◆ **LISTA DE TAREAS**
a - Según el texto sobre los inmigrantes en Ceuta, ¿cuántas personas caben en el campamento de acogida del puerto?
b - Sigue escribiendo el texto sobre los inmigrantes en Ceuta a partir de su última oración.

◆ **TEXTO DE LECTURA**
═══

Más de 4.000 inmigrantes siguen durmiendo en la calles de Ceuta, pese a que este domingo se cumple el segundo día de funcionamiento del campamento de acogida instalado en el puerto, que tiene capacidad para 1.700 personas.

El recurso, pensado únicamente para adultos, convive con la presencia de jóvenes que aseguran ser menores de edad, aunque todavía no han pasado por el proceso de identificación. Si finalmente se confirma su minoría de edad, deberá pasar a un recurso específico y quedar bajo la tutela de la Ciudad Autónoma.

El Gobierno cifra en 2.048 los menores ya identificados y calcula que entre 700 y 1.000 permanecen sin catalogar. El pasado viernes el traslado de los asentamientos de las playas concluyó con altercados y solo la posibilidad de alojar a 1.700 personas cuando más de 4.000 se encontraban en las playas.

Denuncias de abusos a menores y tensión política

Varios menores migrantes denunciaron supuestas vejaciones y amenazas sufridas en centros de acogida de la ciudad. Una de las abogadas que representa a algunas de las víctimas detalló al Canal 24 Horas «amenazas de violencia sexual por parte de guardias de seguridad» y presiones de ciertas educadoras que advertían de que no se tramitaría su documentación.

Según su relato, algunos menores pasan noches enteras maniatados dentro de baños, como castigo. La Fiscalía ya investiga estas denuncias, aunque, mientras dura la investigación, parte de los afectados prefiere vivir en la calle antes que regresar a esos centros.

═══

◆ **DATOS DE ENTRADA**
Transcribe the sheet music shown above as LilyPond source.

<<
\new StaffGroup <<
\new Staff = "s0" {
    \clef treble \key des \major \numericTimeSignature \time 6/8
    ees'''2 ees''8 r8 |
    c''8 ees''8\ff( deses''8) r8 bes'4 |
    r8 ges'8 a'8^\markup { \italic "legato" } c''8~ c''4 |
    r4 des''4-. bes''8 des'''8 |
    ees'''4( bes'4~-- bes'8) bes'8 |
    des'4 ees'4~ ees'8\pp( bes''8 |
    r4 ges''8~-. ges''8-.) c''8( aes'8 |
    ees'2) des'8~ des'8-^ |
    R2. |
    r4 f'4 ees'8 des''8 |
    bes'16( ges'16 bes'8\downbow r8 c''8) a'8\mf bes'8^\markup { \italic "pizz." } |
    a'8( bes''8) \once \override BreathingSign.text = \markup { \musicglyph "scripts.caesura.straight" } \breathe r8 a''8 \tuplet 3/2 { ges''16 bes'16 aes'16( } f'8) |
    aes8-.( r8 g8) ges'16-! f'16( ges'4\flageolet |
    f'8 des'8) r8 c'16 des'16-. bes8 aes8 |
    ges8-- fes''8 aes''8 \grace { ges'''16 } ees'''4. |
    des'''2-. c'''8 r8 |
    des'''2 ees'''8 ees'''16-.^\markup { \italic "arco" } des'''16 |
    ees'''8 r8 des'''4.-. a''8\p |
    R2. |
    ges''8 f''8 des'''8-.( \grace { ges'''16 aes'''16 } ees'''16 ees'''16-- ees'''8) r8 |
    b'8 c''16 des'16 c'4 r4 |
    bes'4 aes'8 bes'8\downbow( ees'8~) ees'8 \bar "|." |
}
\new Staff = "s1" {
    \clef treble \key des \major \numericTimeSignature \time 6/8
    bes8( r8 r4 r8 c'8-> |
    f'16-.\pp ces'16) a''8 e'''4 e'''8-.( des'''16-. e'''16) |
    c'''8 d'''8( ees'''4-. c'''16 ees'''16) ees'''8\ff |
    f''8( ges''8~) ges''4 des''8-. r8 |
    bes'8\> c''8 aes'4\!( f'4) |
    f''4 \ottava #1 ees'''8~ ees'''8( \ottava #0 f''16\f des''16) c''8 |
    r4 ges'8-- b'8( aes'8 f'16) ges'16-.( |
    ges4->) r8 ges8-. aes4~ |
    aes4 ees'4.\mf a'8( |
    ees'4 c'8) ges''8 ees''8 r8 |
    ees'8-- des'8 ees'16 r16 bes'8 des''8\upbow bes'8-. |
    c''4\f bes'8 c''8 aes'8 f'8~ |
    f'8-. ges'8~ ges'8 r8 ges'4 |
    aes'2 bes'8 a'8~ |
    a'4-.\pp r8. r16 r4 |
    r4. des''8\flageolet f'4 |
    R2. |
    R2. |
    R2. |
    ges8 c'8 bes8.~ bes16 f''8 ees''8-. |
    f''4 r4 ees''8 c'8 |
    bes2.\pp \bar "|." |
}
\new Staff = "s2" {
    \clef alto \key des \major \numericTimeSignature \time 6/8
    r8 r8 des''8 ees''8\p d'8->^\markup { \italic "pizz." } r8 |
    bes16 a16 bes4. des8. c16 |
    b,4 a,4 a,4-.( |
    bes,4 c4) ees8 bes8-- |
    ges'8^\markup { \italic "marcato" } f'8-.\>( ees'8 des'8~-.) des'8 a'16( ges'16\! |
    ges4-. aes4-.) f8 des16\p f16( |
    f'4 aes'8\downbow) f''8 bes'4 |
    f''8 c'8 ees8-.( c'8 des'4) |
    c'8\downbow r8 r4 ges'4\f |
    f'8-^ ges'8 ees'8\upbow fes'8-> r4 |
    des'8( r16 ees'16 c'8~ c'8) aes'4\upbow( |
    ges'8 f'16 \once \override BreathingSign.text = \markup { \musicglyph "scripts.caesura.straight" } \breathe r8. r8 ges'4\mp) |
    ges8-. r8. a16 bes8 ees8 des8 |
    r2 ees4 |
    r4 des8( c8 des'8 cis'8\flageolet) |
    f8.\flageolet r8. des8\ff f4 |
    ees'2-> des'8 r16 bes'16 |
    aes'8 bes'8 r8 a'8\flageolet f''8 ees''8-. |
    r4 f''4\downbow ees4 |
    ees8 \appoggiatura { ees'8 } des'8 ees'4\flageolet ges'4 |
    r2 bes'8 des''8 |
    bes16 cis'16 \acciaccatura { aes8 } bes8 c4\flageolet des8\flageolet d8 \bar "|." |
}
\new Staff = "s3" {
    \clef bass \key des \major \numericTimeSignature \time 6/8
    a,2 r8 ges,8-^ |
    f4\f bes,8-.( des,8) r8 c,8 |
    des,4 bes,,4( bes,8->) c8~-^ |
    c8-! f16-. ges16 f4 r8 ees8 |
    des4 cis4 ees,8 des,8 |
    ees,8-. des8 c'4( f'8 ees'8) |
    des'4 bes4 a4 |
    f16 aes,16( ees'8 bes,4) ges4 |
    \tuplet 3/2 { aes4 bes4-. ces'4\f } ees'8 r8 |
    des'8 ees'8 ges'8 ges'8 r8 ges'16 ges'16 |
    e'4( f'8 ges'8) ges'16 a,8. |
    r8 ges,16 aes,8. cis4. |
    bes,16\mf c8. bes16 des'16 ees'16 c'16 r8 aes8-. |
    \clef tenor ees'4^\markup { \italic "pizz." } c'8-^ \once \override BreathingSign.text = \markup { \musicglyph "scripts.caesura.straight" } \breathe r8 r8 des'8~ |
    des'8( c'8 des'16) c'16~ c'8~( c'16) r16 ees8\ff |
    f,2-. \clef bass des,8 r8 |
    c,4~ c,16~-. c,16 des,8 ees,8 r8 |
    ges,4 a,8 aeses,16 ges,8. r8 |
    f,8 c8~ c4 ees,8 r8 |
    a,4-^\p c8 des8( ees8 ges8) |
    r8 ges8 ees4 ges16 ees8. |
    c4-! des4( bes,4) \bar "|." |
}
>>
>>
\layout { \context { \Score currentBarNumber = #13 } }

═══

◆ **LISTA DE RESPUESTAS**
a - 1.700 personas.

b -
En el plano político, el vicepresidente primero y ministro de Economía, Comercio y Empresa, Carlos Cuerpo, exigió «lealtad» a Marruecos en una entrevista concedida a RTVE. El ministro defendió los 309 millones de euros destinados a Ceuta y subrayó que la población «necesita tener un horizonte de esperanza».

«La inmigración y la seguridad son un elemento de primer orden de política doméstica en todos los países de la Unión Europea, y hay que incorporar a Ceuta y Melilla a todos los mecanismos que tienen que ver con la seguridad, con el refuerzo fronterizo, y luego, por supuesto, la colaboración con Marruecos, una colaboración que tiene que ser leal», declaró en el programa y advertió que «el miedo es muy difícil de combatir» y que «se puede alimentar con discursos falsos o interesados».